Franklin Graham air doubts on President Obama's visit to Cuba to meet its communist dictator

Franklin Graham says 'Cuba is still a Communist dictatorship that holds its more than 11 million people hostage to their whims.'Reuters

 Although U.S. President Barack Obama is calling his visit to Cuba a success, Reverend Franklin Graham has some serious doubts about it.

"President Obama and the First Lady are in Cuba. He would like the visit to highlight his diplomatic success; however, I doubt that he will see the real poverty and horrors that have been brought about by the Castro brothers' dictatorship," the evangelist wrote on his Facebook page on Monday.

Obama left Cuba on Tuesday and arrived in Buenos Aires to begin a two-day official visit to Argentina on Wednesday.

Graham said the Castro brothers are responsible for "the imprisonment and execution of thousands of innocent people," and they have also kept the country in "economic and political chains for decades."

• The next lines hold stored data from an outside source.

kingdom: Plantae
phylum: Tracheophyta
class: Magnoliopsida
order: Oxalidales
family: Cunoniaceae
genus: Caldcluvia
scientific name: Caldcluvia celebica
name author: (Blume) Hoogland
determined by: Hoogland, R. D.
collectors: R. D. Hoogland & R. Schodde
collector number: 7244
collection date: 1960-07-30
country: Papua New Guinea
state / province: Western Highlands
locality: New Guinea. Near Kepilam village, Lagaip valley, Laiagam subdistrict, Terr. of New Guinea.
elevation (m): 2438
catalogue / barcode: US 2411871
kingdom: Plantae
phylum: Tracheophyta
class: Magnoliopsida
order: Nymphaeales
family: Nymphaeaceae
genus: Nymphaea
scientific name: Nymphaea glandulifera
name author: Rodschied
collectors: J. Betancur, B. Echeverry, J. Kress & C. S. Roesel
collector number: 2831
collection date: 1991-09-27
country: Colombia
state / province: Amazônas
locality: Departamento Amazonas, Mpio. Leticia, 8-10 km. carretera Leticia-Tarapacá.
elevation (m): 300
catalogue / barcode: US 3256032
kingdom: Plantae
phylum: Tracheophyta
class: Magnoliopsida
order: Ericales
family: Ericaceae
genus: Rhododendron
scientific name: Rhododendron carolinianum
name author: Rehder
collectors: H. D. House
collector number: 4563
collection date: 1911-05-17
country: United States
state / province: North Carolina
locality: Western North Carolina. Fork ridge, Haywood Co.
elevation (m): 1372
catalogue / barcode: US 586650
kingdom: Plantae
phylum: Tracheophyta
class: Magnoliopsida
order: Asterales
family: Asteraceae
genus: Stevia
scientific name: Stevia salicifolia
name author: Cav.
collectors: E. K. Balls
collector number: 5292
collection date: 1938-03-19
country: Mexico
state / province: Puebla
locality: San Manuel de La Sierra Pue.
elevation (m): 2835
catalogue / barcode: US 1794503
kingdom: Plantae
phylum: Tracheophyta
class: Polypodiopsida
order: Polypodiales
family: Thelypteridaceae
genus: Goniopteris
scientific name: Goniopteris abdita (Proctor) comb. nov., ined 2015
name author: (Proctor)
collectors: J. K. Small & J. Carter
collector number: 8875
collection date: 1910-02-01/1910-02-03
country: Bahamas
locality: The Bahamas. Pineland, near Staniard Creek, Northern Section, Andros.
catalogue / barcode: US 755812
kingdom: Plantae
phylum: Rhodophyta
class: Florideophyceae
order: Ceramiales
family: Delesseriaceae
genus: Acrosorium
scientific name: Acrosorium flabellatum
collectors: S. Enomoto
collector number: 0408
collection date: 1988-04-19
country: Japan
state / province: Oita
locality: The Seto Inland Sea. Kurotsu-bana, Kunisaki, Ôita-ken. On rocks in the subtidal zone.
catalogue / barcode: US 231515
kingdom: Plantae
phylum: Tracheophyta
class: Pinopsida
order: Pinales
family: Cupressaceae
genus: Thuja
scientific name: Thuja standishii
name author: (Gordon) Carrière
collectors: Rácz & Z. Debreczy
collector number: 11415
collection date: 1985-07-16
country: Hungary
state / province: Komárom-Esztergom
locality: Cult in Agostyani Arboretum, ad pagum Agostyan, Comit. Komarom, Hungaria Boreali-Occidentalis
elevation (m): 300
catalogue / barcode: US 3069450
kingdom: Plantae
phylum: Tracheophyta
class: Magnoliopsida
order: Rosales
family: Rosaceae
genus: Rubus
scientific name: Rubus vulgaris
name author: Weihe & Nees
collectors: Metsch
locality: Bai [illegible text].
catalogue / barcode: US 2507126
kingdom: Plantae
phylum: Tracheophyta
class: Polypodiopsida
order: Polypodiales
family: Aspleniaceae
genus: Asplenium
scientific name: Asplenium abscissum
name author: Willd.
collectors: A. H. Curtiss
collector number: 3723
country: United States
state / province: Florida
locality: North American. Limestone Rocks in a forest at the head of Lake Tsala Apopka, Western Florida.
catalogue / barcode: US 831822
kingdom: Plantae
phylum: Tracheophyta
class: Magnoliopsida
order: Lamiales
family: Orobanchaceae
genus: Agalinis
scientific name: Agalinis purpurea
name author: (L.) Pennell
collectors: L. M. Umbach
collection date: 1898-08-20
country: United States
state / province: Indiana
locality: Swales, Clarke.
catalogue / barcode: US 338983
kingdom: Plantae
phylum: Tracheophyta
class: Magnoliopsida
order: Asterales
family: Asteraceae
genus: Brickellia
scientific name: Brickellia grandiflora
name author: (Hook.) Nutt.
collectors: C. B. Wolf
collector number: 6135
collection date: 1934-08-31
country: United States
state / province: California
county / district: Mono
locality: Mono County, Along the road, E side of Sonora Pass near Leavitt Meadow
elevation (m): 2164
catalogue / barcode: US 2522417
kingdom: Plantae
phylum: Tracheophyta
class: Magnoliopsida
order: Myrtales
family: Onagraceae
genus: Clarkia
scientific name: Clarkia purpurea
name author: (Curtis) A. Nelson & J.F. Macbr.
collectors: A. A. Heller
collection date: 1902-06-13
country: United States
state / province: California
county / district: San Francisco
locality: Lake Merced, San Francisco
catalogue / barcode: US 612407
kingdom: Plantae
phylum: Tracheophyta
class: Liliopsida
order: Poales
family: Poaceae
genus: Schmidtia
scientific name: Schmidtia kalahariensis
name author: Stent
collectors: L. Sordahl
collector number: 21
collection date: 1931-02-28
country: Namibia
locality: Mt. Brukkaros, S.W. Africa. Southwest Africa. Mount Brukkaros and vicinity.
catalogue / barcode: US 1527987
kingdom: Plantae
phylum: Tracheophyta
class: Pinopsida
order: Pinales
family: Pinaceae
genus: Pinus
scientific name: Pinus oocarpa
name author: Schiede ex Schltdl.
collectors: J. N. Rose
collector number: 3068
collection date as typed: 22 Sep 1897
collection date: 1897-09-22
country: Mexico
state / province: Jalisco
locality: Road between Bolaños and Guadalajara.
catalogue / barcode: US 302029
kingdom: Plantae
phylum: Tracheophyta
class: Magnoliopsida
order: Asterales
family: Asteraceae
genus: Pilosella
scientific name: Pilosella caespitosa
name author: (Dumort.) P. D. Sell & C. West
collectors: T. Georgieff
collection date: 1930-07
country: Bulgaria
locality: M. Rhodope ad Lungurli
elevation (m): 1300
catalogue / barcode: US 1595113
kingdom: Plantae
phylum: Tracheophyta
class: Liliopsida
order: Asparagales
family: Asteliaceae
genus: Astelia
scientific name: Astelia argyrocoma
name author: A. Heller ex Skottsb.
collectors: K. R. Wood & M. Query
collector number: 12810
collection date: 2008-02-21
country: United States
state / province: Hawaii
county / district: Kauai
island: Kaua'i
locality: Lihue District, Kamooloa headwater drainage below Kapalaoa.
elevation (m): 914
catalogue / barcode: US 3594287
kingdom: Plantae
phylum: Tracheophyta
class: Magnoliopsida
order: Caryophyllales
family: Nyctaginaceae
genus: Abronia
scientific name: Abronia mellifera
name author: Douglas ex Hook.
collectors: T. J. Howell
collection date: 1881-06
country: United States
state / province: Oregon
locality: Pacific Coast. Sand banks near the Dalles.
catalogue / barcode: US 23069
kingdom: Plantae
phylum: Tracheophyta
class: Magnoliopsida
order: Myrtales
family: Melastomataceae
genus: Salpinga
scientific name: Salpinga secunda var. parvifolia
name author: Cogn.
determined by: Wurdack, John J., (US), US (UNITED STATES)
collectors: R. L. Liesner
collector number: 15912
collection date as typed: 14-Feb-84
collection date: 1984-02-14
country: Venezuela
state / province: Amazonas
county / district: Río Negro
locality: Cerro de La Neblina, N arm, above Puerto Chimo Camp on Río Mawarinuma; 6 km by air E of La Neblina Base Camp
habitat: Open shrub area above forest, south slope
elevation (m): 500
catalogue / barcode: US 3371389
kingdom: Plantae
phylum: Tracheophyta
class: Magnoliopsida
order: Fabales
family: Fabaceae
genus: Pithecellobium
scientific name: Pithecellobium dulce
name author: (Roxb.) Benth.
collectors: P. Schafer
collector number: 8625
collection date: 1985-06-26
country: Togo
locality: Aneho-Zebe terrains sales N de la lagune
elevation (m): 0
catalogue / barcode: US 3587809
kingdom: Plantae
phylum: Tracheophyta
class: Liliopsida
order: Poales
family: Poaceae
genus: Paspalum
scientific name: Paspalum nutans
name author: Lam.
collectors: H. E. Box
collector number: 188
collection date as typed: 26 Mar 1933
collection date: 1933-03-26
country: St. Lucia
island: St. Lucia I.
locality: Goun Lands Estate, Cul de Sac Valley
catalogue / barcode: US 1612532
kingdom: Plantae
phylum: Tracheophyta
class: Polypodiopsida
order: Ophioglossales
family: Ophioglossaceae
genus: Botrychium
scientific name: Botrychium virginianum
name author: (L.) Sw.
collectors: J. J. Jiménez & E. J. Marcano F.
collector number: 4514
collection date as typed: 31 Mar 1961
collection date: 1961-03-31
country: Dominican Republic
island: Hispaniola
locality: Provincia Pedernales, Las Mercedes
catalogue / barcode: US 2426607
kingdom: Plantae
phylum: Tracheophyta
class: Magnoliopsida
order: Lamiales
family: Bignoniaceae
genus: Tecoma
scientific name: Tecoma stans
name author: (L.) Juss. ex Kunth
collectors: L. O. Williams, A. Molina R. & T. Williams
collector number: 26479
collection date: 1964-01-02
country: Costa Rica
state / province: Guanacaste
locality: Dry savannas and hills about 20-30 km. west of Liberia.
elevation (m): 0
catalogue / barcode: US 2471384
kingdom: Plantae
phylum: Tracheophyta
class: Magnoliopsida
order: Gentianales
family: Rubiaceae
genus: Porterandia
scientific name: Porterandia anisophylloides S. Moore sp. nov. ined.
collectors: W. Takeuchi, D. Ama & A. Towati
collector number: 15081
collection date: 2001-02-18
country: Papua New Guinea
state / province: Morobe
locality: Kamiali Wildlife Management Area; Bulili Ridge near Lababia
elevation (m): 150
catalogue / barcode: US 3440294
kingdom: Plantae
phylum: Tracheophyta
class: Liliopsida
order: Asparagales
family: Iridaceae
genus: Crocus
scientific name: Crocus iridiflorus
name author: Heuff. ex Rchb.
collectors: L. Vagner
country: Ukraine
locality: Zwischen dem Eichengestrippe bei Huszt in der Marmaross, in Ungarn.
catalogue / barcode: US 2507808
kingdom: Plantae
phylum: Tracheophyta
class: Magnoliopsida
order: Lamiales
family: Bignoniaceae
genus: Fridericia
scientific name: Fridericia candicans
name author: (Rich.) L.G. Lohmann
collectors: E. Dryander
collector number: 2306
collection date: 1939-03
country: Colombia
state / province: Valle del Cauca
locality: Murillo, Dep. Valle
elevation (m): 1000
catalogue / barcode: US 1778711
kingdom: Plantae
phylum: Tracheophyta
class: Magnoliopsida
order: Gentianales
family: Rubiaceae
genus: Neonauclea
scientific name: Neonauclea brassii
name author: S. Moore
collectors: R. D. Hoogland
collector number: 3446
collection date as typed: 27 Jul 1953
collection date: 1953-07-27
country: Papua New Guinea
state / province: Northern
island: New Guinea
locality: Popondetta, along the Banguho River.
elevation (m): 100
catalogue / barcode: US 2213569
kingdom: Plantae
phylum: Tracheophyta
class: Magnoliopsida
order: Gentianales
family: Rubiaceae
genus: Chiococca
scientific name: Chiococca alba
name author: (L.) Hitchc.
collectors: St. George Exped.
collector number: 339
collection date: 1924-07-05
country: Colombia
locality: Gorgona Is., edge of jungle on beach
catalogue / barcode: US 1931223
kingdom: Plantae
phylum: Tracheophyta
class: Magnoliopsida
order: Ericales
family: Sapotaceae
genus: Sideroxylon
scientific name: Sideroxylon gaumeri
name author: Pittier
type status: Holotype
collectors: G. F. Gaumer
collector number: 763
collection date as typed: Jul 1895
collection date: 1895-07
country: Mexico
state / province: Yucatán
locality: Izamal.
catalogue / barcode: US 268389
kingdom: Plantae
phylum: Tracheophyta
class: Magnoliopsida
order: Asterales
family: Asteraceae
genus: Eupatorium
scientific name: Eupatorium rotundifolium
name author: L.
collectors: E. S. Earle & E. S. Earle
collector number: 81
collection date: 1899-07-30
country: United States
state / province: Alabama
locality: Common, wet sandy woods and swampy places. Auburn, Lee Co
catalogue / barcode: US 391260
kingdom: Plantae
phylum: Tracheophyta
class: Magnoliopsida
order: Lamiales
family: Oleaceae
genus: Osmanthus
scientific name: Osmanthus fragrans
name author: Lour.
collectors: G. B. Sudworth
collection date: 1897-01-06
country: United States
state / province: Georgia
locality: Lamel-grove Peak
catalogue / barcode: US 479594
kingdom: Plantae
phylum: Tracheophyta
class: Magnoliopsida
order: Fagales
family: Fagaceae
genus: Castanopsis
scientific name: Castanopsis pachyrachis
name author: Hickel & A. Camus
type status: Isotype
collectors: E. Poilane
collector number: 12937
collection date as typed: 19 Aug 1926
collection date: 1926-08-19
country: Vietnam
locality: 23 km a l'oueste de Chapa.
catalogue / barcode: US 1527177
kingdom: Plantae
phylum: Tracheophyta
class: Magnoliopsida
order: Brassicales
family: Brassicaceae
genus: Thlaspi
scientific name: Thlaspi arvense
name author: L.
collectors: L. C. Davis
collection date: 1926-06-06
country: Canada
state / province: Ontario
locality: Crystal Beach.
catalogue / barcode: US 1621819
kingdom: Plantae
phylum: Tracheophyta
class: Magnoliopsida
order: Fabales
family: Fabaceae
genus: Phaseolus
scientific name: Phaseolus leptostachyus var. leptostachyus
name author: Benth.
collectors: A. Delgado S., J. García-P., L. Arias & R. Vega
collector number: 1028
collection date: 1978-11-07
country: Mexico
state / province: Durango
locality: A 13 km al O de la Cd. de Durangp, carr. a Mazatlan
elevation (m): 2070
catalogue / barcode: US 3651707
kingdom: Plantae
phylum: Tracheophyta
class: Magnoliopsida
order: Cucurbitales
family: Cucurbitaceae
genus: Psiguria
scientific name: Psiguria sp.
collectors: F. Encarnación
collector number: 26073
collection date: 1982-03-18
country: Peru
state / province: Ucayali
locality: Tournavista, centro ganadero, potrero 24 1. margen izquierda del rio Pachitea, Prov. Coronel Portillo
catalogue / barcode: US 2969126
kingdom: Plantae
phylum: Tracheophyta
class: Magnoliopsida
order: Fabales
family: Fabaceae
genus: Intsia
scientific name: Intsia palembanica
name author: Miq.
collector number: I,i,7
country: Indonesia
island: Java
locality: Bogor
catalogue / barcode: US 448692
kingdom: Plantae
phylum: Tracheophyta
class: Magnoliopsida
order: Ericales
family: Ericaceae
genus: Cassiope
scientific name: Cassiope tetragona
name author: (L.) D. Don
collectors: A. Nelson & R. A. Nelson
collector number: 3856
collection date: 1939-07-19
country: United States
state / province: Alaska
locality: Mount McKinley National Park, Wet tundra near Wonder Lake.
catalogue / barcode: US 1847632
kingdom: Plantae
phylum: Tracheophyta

Graham acknowledged that Obama did some good things during his visit to Cuba, but said these weren't enough. The Cuban government needs to undergo a drastic change, according to Graham.

"Even though there are some new freedoms and President Obama relaxed travel restrictions further this week to encourage tourism, everyone needs to realize that Cuba is still a Communist dictatorship that holds its more than 11 million people hostage to their whims," he said.

"Dissent is not tolerated — people of conscience are still arrested, such as the Ladies in White who were arrested the day the President arrived. Pastor Mario Felix Lleonart Barroso's story is also in the news as his home and church were surrounded and he was arrested just hours before President Obama's arrival," he added. "While there have been some significant improvements, freedom of worship is still restricted. Let's pray that we will see real change for the people of Cuba."

Meanwhile, many Christians are praising the Obama administration for finally calling the extermination of Christians and other religious minorities by the Islamic State in Syria and Iraq as "genocide." However, Graham is questioning what took Washington so long.

"It's time our government recognises it is Islam that fuels this hatred and death. Call it what it is," he said.